* **Selected extract**
Dogged by mishandled land deals that cost the Florida district more than $2 million, a deteriorating relationship with some board members, and a difficult relationship with the local media, Mr. Cuevas was dismissed Sept. 26 by a 6-3 vote.

“The school board has spoken, and I accept their decision,” Mr. Cuevas said in a statement. “When I step down, I will have only one regret ... that I will not be able to fully realize the academic improvements I have set in motion.”

Board member Manty Sabatés Morse, who voted to keep Mr. Cuevas, criticized her colleagues for blaming the superintendent for the district’s problems without owning up to their own responsibilities. She added that the board never established clear goals and expectations for Mr. Cuevas.

“We never told him what he did wrong,” Ms. Morse said. “We never gave him an opportunity to fix it.”

Perla Tabares Hantman, the board chairwoman, introduced the agenda item about Mr. Cuevas’ future, asking the board either to terminate his contract or detail objectives for him to meet. The vote was to be held Sept. 12, but was delayed because of the terrorist attacks the day before.

* **Goals**
1. Translate this sentence from the article on the superintendent's dismissal into Spanish: "She added that the board never established clear goals and expectations for Mr. Cuevas."
2. Name every person mentioned by name in the article on the superintendent's dismissal.

* **Data entries**
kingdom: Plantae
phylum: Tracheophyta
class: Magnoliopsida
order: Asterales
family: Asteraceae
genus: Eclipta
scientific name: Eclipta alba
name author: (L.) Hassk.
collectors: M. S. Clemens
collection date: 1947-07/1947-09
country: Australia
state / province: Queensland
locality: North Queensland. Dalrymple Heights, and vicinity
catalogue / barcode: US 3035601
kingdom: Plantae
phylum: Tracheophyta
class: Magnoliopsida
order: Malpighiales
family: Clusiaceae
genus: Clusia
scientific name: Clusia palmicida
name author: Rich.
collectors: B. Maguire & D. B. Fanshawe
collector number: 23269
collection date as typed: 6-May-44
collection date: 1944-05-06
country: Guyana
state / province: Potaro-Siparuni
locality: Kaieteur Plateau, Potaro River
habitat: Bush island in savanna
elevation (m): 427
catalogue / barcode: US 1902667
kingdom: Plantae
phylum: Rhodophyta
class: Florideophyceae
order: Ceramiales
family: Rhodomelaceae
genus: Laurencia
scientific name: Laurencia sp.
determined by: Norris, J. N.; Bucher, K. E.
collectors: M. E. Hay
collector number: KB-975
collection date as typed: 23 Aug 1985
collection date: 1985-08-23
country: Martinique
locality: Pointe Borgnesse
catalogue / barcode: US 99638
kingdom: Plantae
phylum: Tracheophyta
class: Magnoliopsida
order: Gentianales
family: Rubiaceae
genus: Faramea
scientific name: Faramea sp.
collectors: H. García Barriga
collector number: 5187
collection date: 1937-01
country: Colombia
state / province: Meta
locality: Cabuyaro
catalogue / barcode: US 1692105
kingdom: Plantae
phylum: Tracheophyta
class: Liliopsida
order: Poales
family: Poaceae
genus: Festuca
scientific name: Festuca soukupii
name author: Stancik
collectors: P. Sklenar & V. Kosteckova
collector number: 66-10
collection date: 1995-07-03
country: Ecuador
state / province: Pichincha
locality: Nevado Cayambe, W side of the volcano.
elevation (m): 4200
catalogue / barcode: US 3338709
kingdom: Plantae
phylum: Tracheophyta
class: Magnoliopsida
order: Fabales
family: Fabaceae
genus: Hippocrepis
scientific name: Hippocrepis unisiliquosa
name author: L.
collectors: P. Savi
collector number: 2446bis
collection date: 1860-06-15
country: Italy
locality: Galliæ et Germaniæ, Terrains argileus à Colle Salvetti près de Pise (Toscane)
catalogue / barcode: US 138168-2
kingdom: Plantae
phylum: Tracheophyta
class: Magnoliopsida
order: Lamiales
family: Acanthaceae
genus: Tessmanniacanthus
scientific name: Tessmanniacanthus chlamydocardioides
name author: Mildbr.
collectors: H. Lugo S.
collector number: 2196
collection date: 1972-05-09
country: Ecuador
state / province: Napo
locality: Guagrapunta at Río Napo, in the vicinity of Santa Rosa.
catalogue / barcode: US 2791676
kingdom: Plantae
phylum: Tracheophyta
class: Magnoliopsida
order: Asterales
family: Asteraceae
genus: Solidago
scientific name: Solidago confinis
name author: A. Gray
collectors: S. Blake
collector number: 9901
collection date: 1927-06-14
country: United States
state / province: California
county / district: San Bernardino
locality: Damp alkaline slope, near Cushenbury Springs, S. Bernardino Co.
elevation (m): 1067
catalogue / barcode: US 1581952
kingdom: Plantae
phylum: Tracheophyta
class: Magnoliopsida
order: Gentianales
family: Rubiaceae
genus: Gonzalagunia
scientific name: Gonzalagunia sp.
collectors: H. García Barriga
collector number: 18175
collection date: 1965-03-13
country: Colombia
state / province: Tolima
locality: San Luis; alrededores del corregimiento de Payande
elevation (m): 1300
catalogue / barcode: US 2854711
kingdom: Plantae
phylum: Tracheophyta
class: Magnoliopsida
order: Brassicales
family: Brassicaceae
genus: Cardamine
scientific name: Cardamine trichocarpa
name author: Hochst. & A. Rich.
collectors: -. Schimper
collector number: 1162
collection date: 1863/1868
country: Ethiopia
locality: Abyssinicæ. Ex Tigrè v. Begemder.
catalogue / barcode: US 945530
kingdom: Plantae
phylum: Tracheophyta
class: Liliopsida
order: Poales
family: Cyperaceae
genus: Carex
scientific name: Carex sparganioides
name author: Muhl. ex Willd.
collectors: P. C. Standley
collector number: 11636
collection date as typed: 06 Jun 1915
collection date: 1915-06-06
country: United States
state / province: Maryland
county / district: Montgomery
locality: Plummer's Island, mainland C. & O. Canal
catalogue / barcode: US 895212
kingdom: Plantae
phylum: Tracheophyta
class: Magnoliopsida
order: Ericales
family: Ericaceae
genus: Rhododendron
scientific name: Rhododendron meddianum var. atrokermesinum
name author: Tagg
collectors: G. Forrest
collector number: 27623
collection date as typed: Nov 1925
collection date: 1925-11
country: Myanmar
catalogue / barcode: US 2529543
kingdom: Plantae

* **Answers to the tasks**
1. Añadió que la junta nunca estableció metas ni expectativas claras para el Sr. Cuevas.

2. Mr. Cuevas, Manty Sabatés Morse, Perla Tabares Hantman